▶ PROVIDED TEXT:
** start **
# substrate help



## mike455555 (17 May 2013)

ok, its going to be a low tech tank ,which needs a long lasting substrate without extra dosing on a cheap scale, i was thinking of just using john innes no3 with a sand cap. its going to be a asian biotope 

my question is mainly, is there a better option? iv read that others use john innes no3 with cat little on top, would this be caped with sand still? and whats the benefit  of adding both


----------



## kevin1962 (17 May 2013)

you wouldn't put sand on top of the litter because the litter would rise up thru the sand


----------



## Alastair (17 May 2013)

John innes with sand cap or capped with cat litter both work fine but no need to add sand to the cat litter 

Sent from my GT-I9305 using Tapatalk 2


----------



## mike455555 (17 May 2013)

thanks, i'll just use a sand cap then, its only going to be for crypts mainly


----------



## Henry (17 May 2013)

I've always used B&Q's own brand compost. Best to sift through it and get the odd bit of wood out though.
B&Q Value Multipurpose Compost 10L, 0000003550823


----------



## mike455555 (21 May 2013)

change of plan, or an idea, i have naturally hard water high pH water, would it be a good idea to use a peat substrate to lower the pH (chillis are found in peat bogs), if so which one, is irish peat moss a good choice? it says dont use with lime hating plants wouldn't lime raise my pH more?, any help would be great, also what about adding peat to my filter, how would i go about that? thanks in advance


----------



## Henry (21 May 2013)
** end **
Saved data entries:
** start **
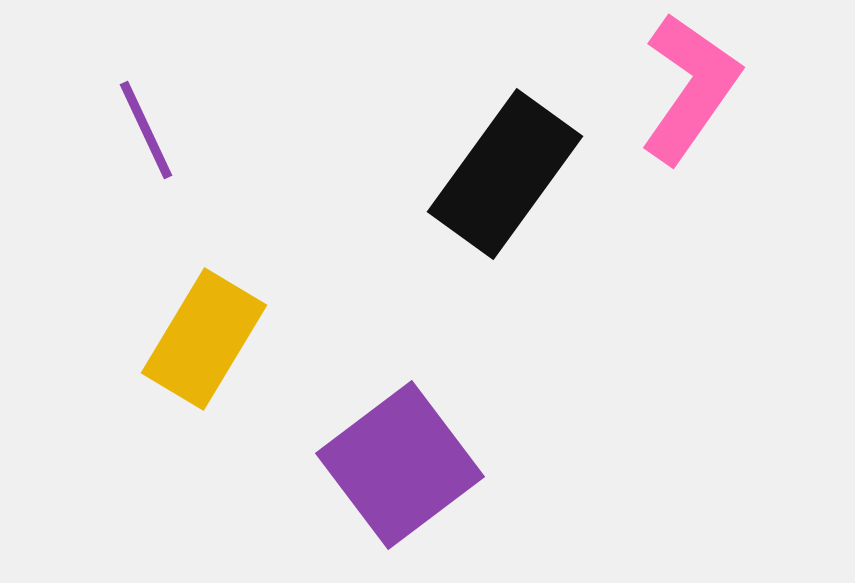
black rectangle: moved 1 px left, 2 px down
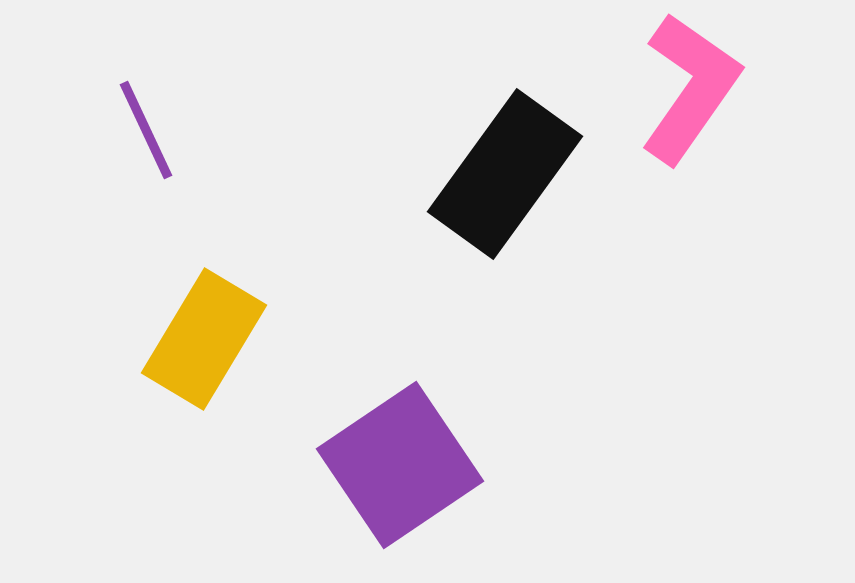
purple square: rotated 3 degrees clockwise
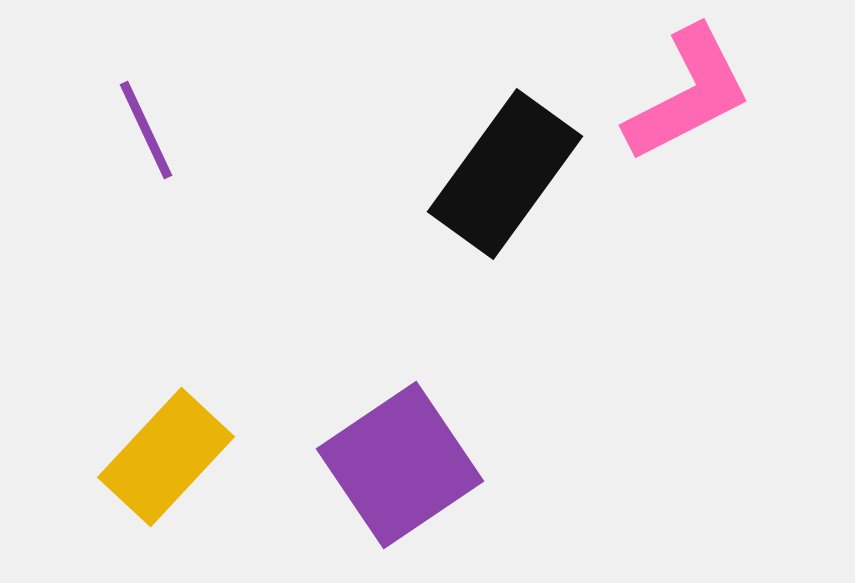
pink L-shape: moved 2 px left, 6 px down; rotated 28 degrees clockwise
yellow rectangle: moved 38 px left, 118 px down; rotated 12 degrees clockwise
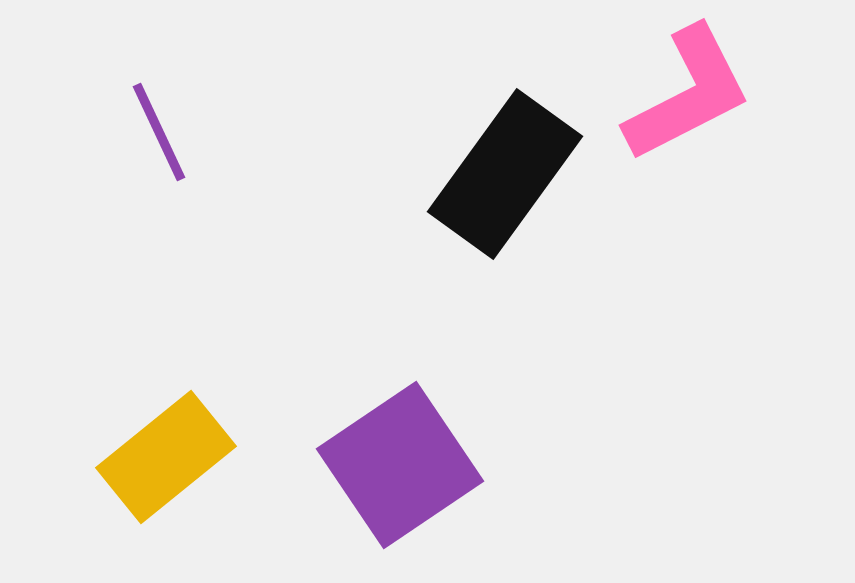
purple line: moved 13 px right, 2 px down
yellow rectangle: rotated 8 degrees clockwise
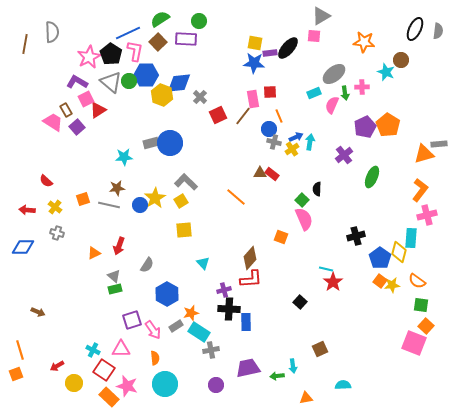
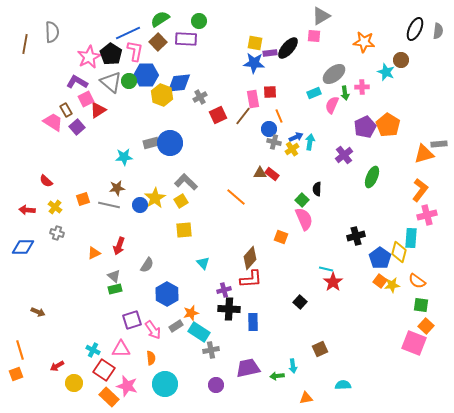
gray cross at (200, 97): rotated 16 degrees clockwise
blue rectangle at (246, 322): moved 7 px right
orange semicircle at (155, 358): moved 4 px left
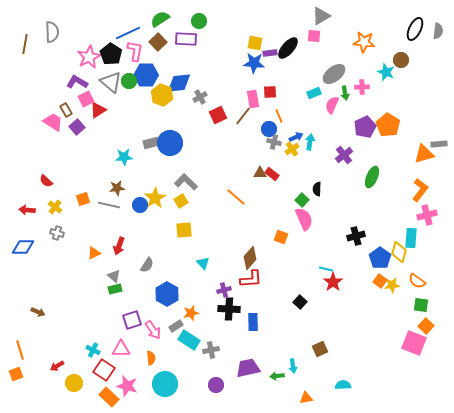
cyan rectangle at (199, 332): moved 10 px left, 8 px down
** end **
▶ PROBLEM TO WORK ON: Please repeat the part of the substrate thread that opens with "thanks, i'll just" and closes with "wood out though.", swapping "crypts" for "ferns". The records have no connection to the substrate thread.

▶ FINAL RESULT:
thanks, i'll just use a sand cap then, its only going to be for ferns mainly


----------



## Henry (17 May 2013)

I've always used B&Q's own brand compost. Best to sift through it and get the odd bit of wood out though.